EFFICIENT TELEVISION — The Washington Post’s Chris Mooney: “Some Americans watch way more [television] than others, and therein lies a potential opportunity to save energy. Such is the finding of a new study in Energy Policy, by Ashok Sekar and two colleagues from the Golisano Institute for Sustainability at the Rochester Institute of Technology, which proposes an intriguing way to lower the nation’s overall home energy use. Namely, it suggests that power companies should create incentives for the purchase of new and highly efficient TVs among that select group of people who spend the most time each day in front of the television.”
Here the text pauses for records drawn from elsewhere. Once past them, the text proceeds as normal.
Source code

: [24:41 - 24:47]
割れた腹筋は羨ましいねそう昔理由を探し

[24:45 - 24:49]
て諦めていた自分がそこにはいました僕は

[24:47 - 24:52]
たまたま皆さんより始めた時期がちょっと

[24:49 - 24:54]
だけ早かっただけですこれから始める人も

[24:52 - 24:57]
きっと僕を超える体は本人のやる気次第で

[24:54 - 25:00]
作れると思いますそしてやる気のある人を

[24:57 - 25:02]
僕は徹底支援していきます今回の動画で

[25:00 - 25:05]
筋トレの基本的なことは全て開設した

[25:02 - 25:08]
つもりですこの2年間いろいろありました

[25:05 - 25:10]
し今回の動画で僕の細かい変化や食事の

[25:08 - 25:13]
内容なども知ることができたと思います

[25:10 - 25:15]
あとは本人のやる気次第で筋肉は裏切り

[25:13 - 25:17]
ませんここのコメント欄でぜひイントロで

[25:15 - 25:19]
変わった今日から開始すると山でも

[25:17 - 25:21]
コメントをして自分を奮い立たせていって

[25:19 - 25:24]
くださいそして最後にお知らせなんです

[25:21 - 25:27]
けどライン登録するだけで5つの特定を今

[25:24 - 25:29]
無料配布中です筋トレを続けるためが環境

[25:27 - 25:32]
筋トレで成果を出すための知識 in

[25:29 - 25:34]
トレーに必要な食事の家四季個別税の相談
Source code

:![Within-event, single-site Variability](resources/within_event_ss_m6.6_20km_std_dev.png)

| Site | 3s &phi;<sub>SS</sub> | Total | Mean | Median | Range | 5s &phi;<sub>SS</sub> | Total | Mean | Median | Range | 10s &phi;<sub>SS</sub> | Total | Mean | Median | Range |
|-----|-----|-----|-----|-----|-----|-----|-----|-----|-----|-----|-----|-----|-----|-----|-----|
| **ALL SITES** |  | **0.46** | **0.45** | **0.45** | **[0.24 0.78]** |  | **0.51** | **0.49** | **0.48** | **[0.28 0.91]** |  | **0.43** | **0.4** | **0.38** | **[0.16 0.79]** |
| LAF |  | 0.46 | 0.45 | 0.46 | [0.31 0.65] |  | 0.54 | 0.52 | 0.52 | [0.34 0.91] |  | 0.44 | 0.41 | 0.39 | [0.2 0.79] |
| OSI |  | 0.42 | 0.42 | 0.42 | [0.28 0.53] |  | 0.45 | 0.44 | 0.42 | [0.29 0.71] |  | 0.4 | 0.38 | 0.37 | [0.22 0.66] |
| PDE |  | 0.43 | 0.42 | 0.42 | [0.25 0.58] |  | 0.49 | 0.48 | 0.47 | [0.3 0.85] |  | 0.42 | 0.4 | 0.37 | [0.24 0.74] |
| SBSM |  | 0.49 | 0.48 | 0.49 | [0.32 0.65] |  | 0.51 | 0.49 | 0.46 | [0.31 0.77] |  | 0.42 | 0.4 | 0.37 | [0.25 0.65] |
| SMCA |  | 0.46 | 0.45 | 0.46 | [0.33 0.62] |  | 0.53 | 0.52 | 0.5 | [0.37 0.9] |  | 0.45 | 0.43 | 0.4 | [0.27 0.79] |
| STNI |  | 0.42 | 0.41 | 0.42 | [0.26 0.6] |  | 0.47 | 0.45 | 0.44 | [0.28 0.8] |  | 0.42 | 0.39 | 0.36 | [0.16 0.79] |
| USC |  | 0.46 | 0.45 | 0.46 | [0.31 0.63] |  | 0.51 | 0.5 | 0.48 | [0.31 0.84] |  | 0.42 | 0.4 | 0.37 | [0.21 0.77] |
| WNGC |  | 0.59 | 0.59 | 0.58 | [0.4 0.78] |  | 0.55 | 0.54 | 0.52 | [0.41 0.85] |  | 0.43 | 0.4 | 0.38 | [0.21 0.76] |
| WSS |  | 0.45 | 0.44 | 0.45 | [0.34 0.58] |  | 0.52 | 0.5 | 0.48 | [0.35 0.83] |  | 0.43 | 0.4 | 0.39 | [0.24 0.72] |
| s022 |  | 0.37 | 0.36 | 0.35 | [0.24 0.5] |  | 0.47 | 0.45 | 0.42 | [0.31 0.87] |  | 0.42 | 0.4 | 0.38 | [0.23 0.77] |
GETTING SOLAR TO LOW-INCOME RESIDENTS — Greentech Media’s Julia Pyper: “There are 6 million affordable housing units and 22 million households defined as low-income in the United States. Bringing solar to these homes stands to benefit many Americans — but experts say it isn’t easy. The falling cost of solar equipment and increased scale of the industry have created opportunities for solar to provide financial relief, stable employment, and improved environmental health in underserved communities. But these communities also face a unique set of challenges, according a new report from Grid Alternatives, Vote Solar and the Center for Social Inclusion.”
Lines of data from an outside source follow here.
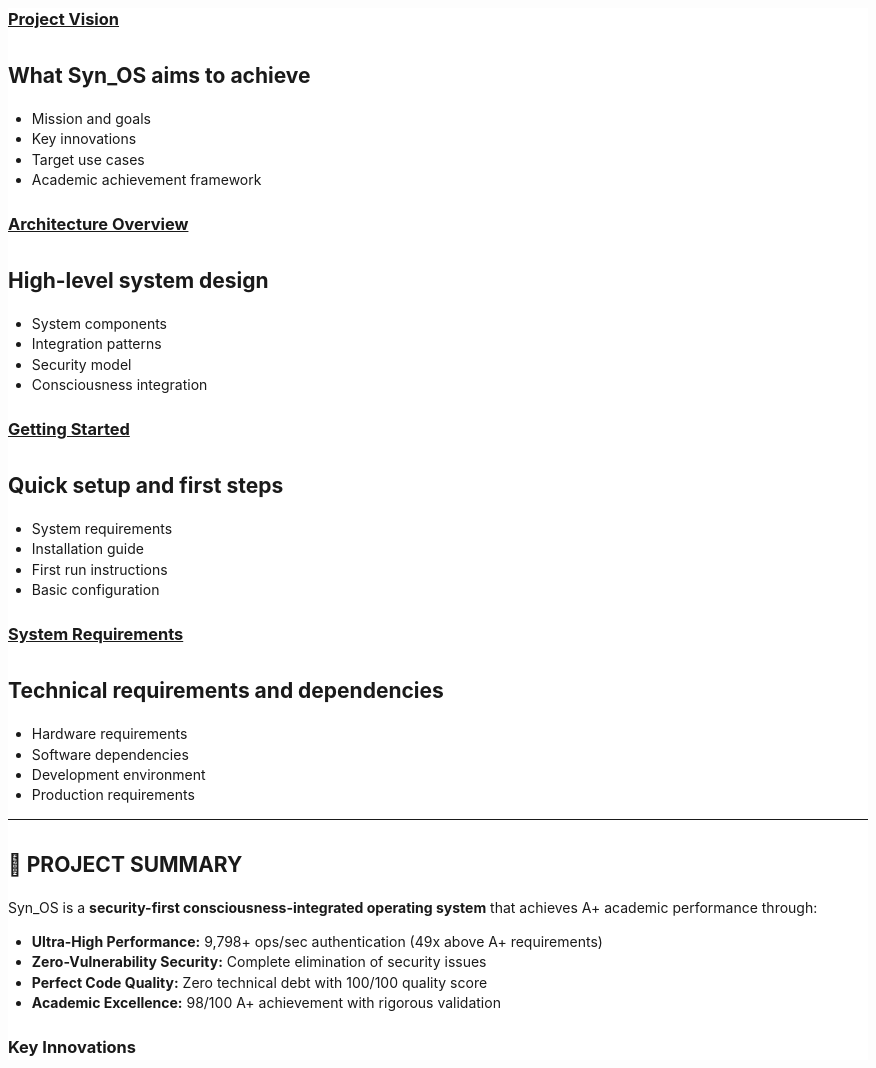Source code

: ### [Project Vision](project-vision.md)

## What Syn_OS aims to achieve

- Mission and goals
- Key innovations
- Target use cases
- Academic achievement framework

### [Architecture Overview](architecture-overview.md)

## High-level system design

- System components
- Integration patterns
- Security model
- Consciousness integration

### [Getting Started](getting-started.md)

## Quick setup and first steps

- System requirements
- Installation guide
- First run instructions
- Basic configuration

### [System Requirements](system-requirements.md)

## Technical requirements and dependencies

- Hardware requirements
- Software dependencies
- Development environment
- Production requirements

- --

## 🎯 PROJECT SUMMARY

Syn_OS is a **security-first consciousness-integrated operating system** that achieves A+ academic performance through:

- **Ultra-High Performance:** 9,798+ ops/sec authentication (49x above A+ requirements)
- **Zero-Vulnerability Security:** Complete elimination of security issues
- **Perfect Code Quality:** Zero technical debt with 100/100 quality score
- **Academic Excellence:** 98/100 A+ achievement with rigorous validation

### Key Innovations
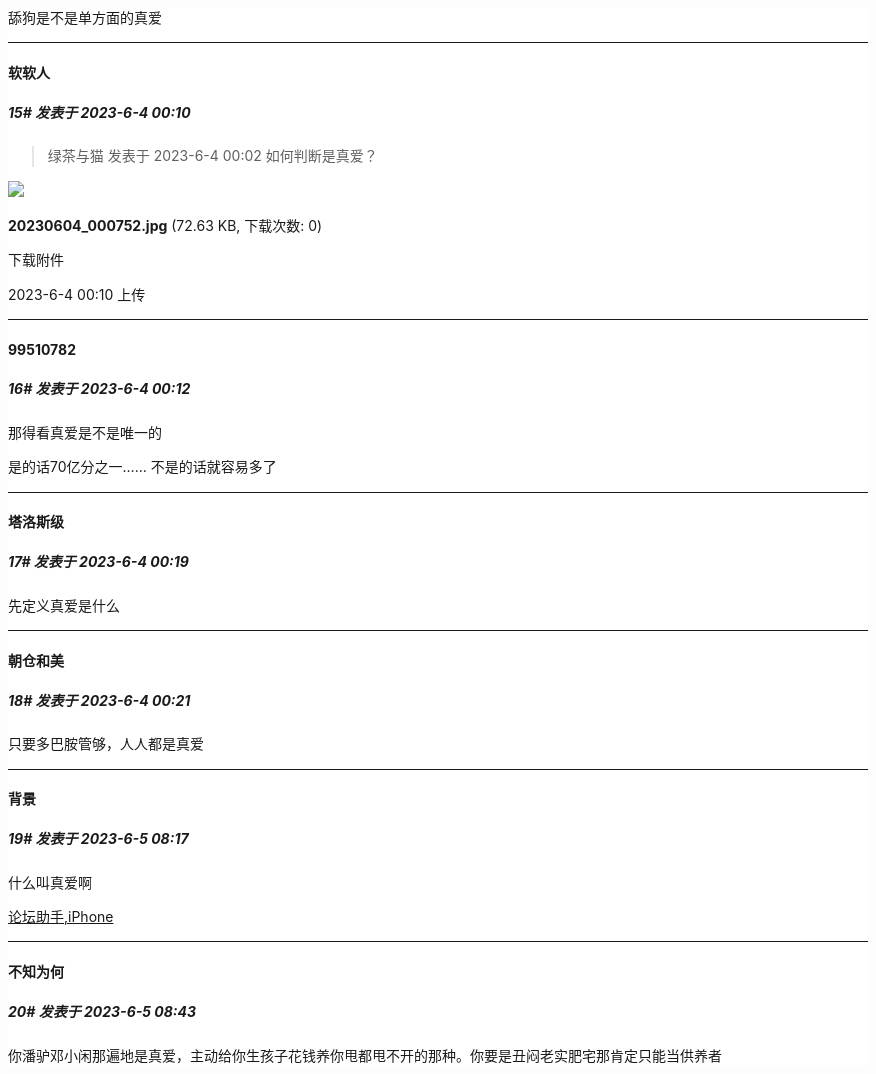 舔狗是不是单方面的真爱

*****

####  软软人  
##### 15#       发表于 2023-6-4 00:10

<blockquote>绿茶与猫 发表于 2023-6-4 00:02
如何判断是真爱？</blockquote>

<img src="https://img.saraba1st.com/forum/202306/04/001004vhn5k90l0l6k3h3l.jpg" referrerpolicy="no-referrer">

<strong>20230604_000752.jpg</strong> (72.63 KB, 下载次数: 0)

下载附件

2023-6-4 00:10 上传

*****

####  99510782  
##### 16#       发表于 2023-6-4 00:12

那得看真爱是不是唯一的

是的话70亿分之一…… 不是的话就容易多了

*****

####  塔洛斯级  
##### 17#       发表于 2023-6-4 00:19

先定义真爱是什么

*****

####  朝仓和美  
##### 18#       发表于 2023-6-4 00:21

只要多巴胺管够，人人都是真爱

*****

####  背景  
##### 19#       发表于 2023-6-5 08:17

什么叫真爱啊

[论坛助手,iPhone](https://bbs.saraba1st.com/2b/forum.php?mod=viewthread&amp;tid=2029836)

*****

####  不知为何  
##### 20#       发表于 2023-6-5 08:43

你潘驴邓小闲那遍地是真爱，主动给你生孩子花钱养你甩都甩不开的那种。你要是丑闷老实肥宅那肯定只能当供养者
THE LANGUAGE WE USE — Bloomberg: “The term ‘global warming,’ which describes an increase in the Earth's average temperature surface due to greenhouse gas emissions, is widely believed to have been coined in 1975 by Columbia University geochemist Wallace Broecker, according to NASA. Meanwhile, ‘climate change,’ which describes a long-term change in the Earth's climate, appeared a few years later in a 1979 National Academy of Science study on carbon dioxide. A May 2014 Yale University study found that while ‘climate change’ appears to be preferred by scientists, ‘global warming’ can evoke stronger emotions and issue engagement for some groups of people. While those mentions in the professional media tracked by Bloomberg show a clear trend, the general public is pretty evenly split.”


--Oil drops on oversupply: Oil fell again Tuesday on continued oversupply, The Wall Street Journal’s Tim Puko reports.
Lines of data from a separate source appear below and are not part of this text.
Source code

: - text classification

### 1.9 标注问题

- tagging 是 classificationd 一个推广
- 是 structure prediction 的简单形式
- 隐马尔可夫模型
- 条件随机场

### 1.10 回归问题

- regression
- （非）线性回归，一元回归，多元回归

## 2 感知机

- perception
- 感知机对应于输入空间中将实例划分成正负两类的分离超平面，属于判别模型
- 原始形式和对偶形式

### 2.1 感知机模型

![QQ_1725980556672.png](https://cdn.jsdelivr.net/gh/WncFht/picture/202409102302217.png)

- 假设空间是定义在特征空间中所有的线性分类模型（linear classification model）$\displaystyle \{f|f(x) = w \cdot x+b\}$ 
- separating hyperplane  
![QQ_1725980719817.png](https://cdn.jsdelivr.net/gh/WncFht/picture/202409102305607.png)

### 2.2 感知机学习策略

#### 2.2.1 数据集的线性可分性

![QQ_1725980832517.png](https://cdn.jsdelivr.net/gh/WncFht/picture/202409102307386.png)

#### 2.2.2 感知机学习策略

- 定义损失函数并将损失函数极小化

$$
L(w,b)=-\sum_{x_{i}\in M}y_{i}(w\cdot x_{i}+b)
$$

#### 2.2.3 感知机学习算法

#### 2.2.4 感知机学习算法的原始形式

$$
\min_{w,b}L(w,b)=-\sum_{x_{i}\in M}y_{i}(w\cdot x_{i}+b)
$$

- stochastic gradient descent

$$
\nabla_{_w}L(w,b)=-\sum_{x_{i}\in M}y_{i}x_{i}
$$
“Light, sweet crude for April delivery settled down 84 cents, or 2.3%, to $36.34 a barrel on the New York Mercantile Exchange. Brent, the global benchmark, fell 79 cents, or 2%, to $38.74 a barrel on ICE Futures Europe.”

--Natural gas rallies on little more than vague hopes, the Journal reports.

“Futures for April delivery settled up 3.2 cents, or 1.8%, at $1.851 a million British thermal units on the New York Mercantile Exchange. It is the highest settlement since Feb. 18.”